Aos aliados, no encontro de ontem, o presidente pediu pressa na votação de dois projetos considerados essenciais para atrair investimentos no País: o que altera a Lei de Falências e o que regulamenta as Parcerias Público-Privadas (PPPs), além do da biossegurança. Os aliados pediram ao presidente que evite a edição de MPs, instrumento que tem atravancado a pauta de votações das duas Casas do Congresso.
Na conversa dos líderes com Lula, todos retrataram a situação precária no Senado, por conta de insatisfações localizadas em todos os partidos da base. As maiores dificuldades foram identificadas no PMDB, o maior aliado político que, contudo, não controla os dissidentes. Enquanto os governistas na Câmara pressionam por liberação de verbas do Orçamento, no Senado, a briga é por cargos, sinônimo de influência e prestígio.

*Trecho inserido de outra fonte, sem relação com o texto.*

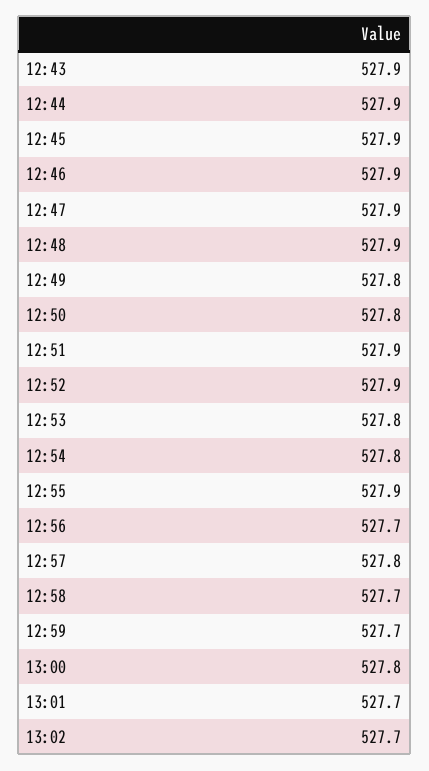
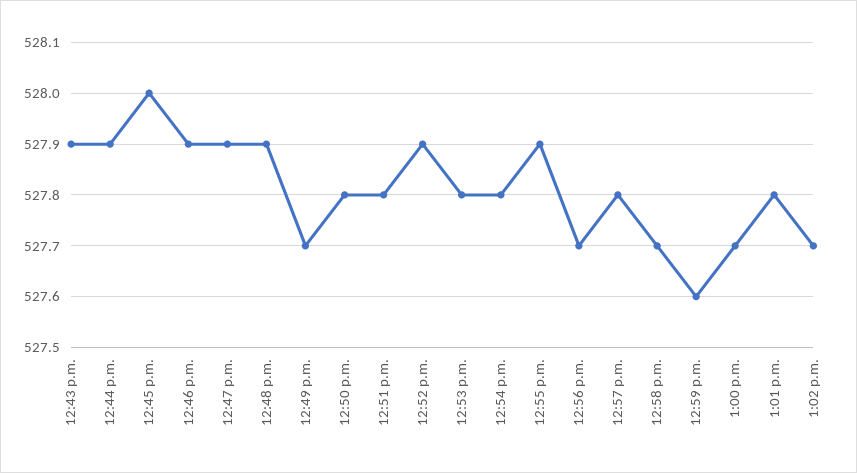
  {
    "12:43": 527.9,
    "12:44": 527.9,
-   "12:45": 527.9,
+   "12:45": 528,
    "12:46": 527.9,
    "12:47": 527.9,
    "12:48": 527.9,
-   "12:49": 527.8,
+   "12:49": 527.7,
    "12:50": 527.8,
-   "12:51": 527.9,
+   "12:51": 527.8,
    "12:52": 527.9,
    "12:53": 527.8,
    "12:54": 527.8,
    "12:55": 527.9,
    "12:56": 527.7,
    "12:57": 527.8,
    "12:58": 527.7,
-   "12:59": 527.7,
+   "12:59": 527.6,
-   "13:00": 527.8,
+   "13:00": 527.7,
-   "13:01": 527.7,
+   "13:01": 527.8,
    "13:02": 527.7
  }

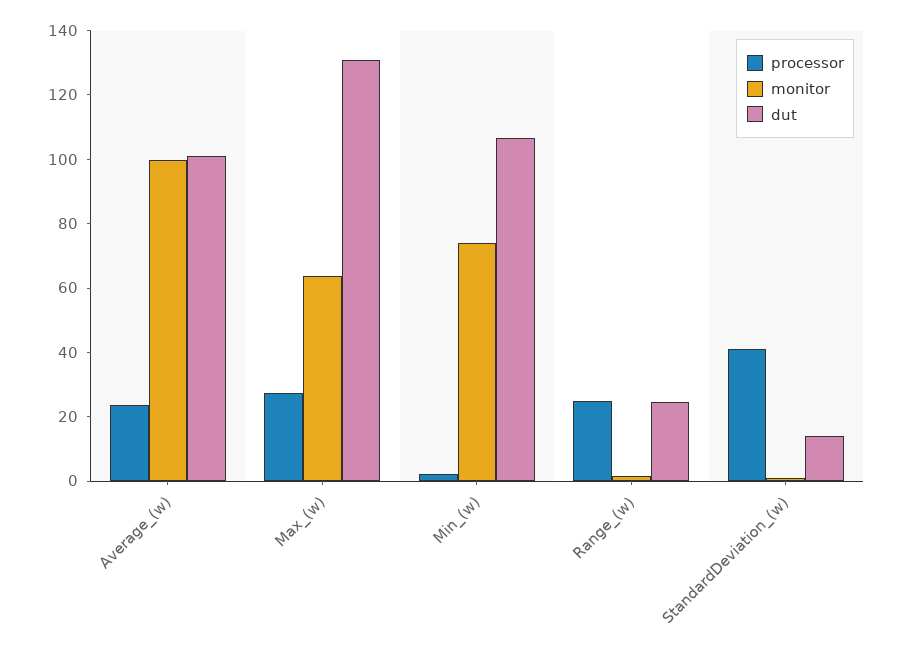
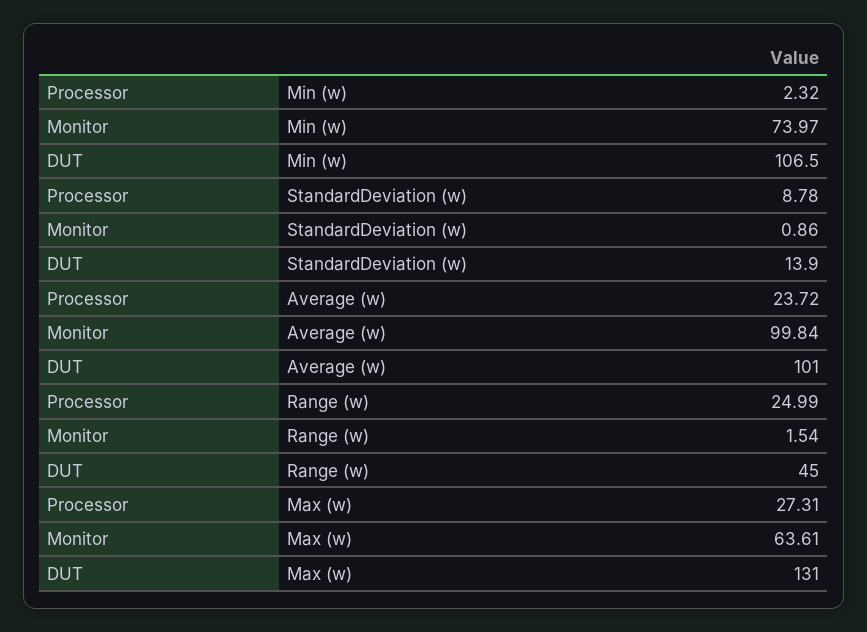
  {
    "processor": {
      "Average_(w)": 23.72,
      "Max_(w)": 27.31,
      "Min_(w)": 2.32,
      "Range_(w)": 24.99,
-     "StandardDeviation_(w)": 40
+     "StandardDeviation_(w)": 8.78
    },
    "monitor": {
      "Average_(w)": 99.84,
      "Max_(w)": 63.61,
      "Min_(w)": 73.97,
      "Range_(w)": 1.54,
      "StandardDeviation_(w)": 0.86
    },
    "dut": {
      "Average_(w)": 101,
      "Max_(w)": 131,
      "Min_(w)": 106.5,
-     "Range_(w)": 25,
+     "Range_(w)": 45,
      "StandardDeviation_(w)": 13.9
    }
  }

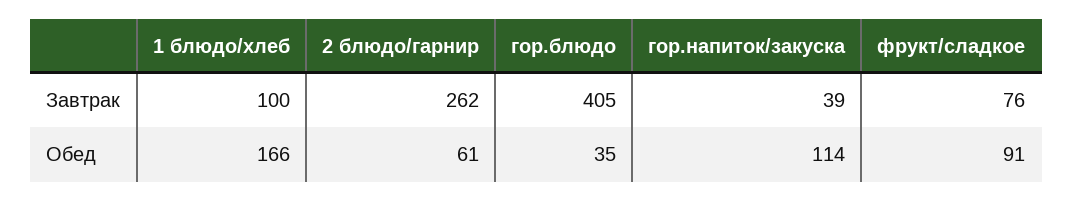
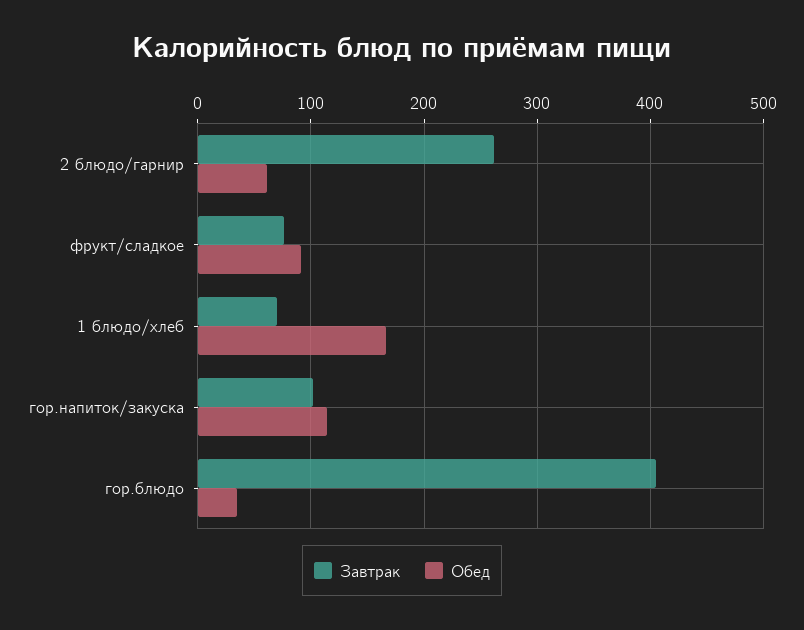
  {
    "Завтрак": {
-     "1 блюдо/хлеб": 100,
+     "1 блюдо/хлеб": 70,
      "2 блюдо/гарнир": 262,
      "гор.блюдо": 405,
-     "гор.напиток/закуска": 39,
+     "гор.напиток/закуска": 100,
      "фрукт/сладкое": 76
    },
    "Обед": {
      "1 блюдо/хлеб": 166,
      "2 блюдо/гарнир": 61,
      "гор.блюдо": 35,
      "гор.напиток/закуска": 114,
      "фрукт/сладкое": 91
    }
  }

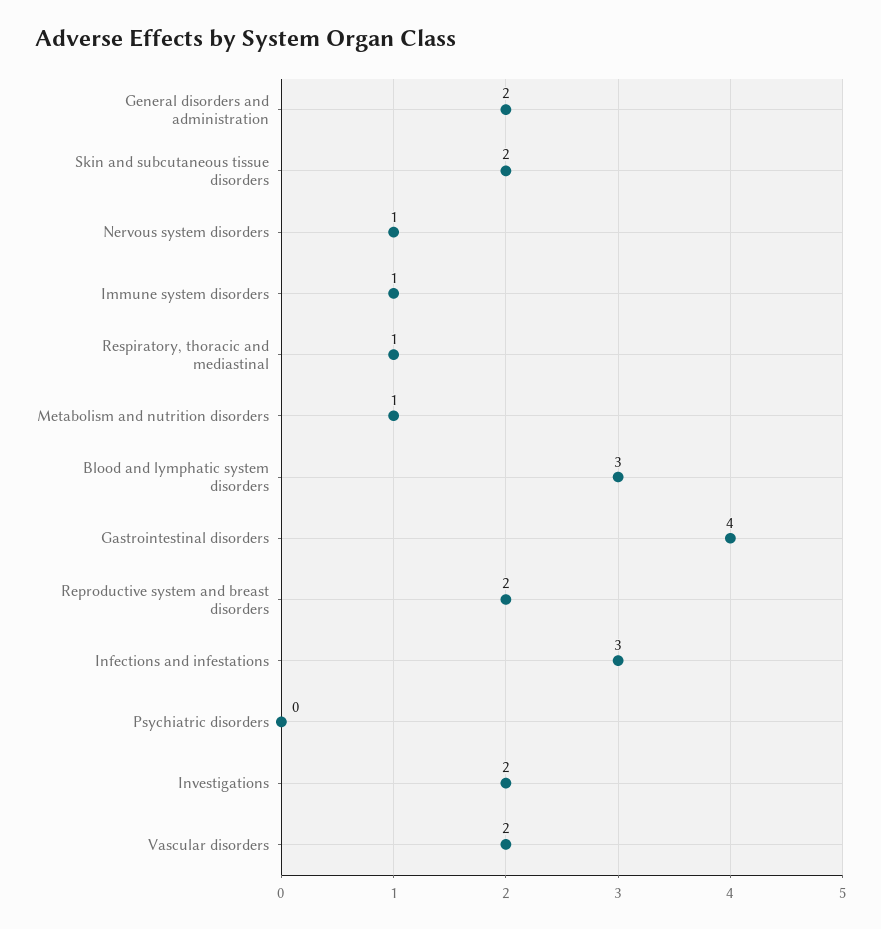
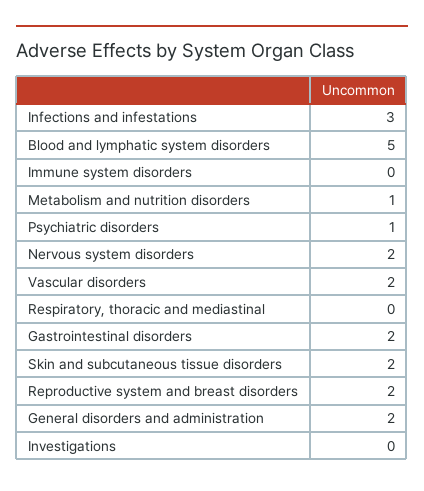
  {
    "General disorders and administration": 2,
    "Skin and subcutaneous tissue disorders": 2,
-   "Nervous system disorders": 1,
+   "Nervous system disorders": 2,
-   "Immune system disorders": 1,
+   "Immune system disorders": 0,
-   "Respiratory, thoracic and mediastinal": 1,
+   "Respiratory, thoracic and mediastinal": 0,
    "Metabolism and nutrition disorders": 1,
-   "Blood and lymphatic system disorders": 3,
+   "Blood and lymphatic system disorders": 5,
-   "Gastrointestinal disorders": 4,
+   "Gastrointestinal disorders": 2,
    "Reproductive system and breast disorders": 2,
    "Infections and infestations": 3,
-   "Psychiatric disorders": 0,
+   "Psychiatric disorders": 1,
-   "Investigations": 2,
+   "Investigations": 0,
    "Vascular disorders": 2
  }

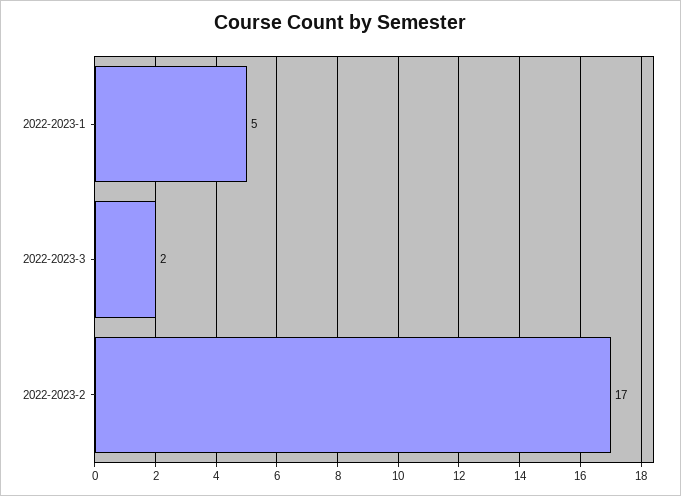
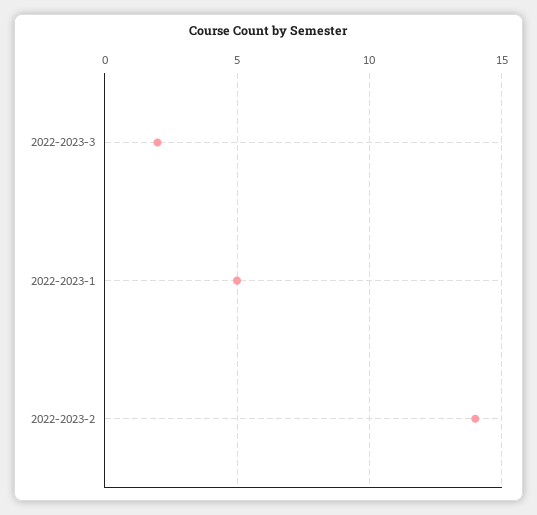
  {
    "2022-2023-1": 5,
    "2022-2023-3": 2,
-   "2022-2023-2": 17
+   "2022-2023-2": 14
  }

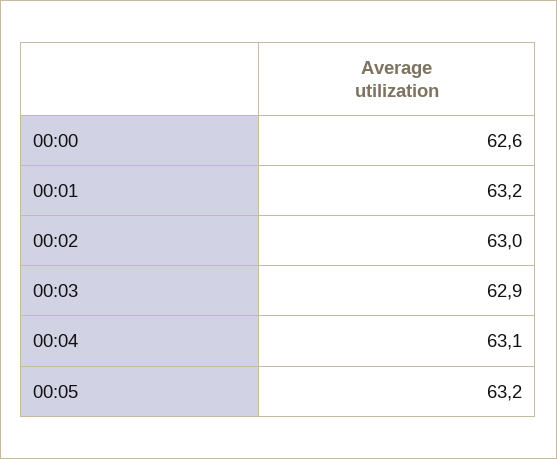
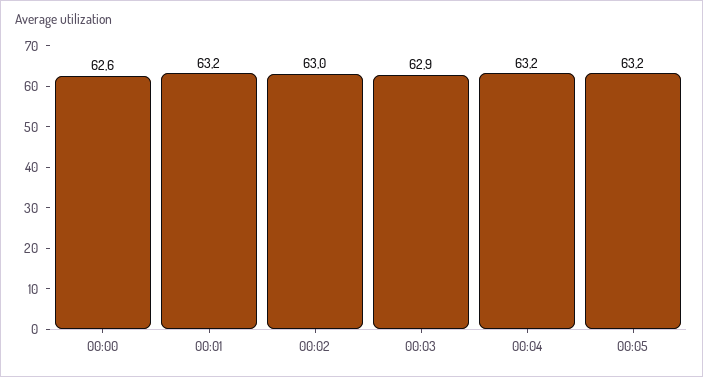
  {
    "00:00": 62.6,
    "00:01": 63.2,
    "00:02": 63,
    "00:03": 62.9,
-   "00:04": 63.1,
+   "00:04": 63.2,
    "00:05": 63.2
  }

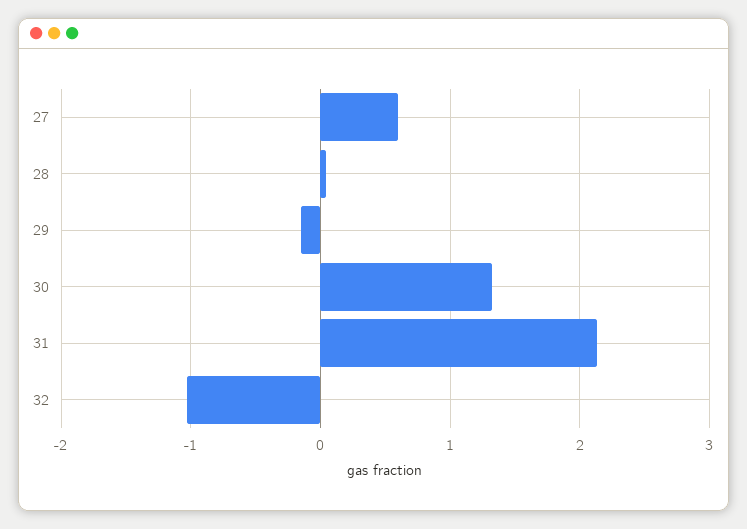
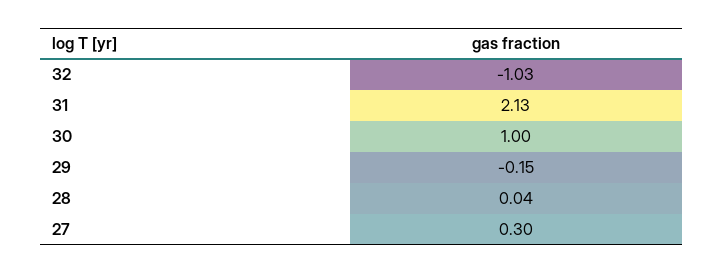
  {
-   "27": 0.6,
+   "27": 0.3,
    "28": 0.04,
    "29": -0.15,
-   "30": 1.3,
+   "30": 1,
    "31": 2.13,
    "32": -1.03
  }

Em relação ao projeto proibindo o funcionamento de bingos, os senadores pediram que seja discutido, previamente, com os políticos antes de enviá-lo ao Congresso. Mais uma vez, Lula afirmou que o governo não poderá conceder um salário mínimo superior a R$ 260, fixado em MP. A redução de MPs também foi pedida ao presidente e uma das saídas será de alterar o rito da tramitação que dificulta as votações na Câmara e Senado, uma vez que o governo não pode abrir mão desse instrumento legislativo.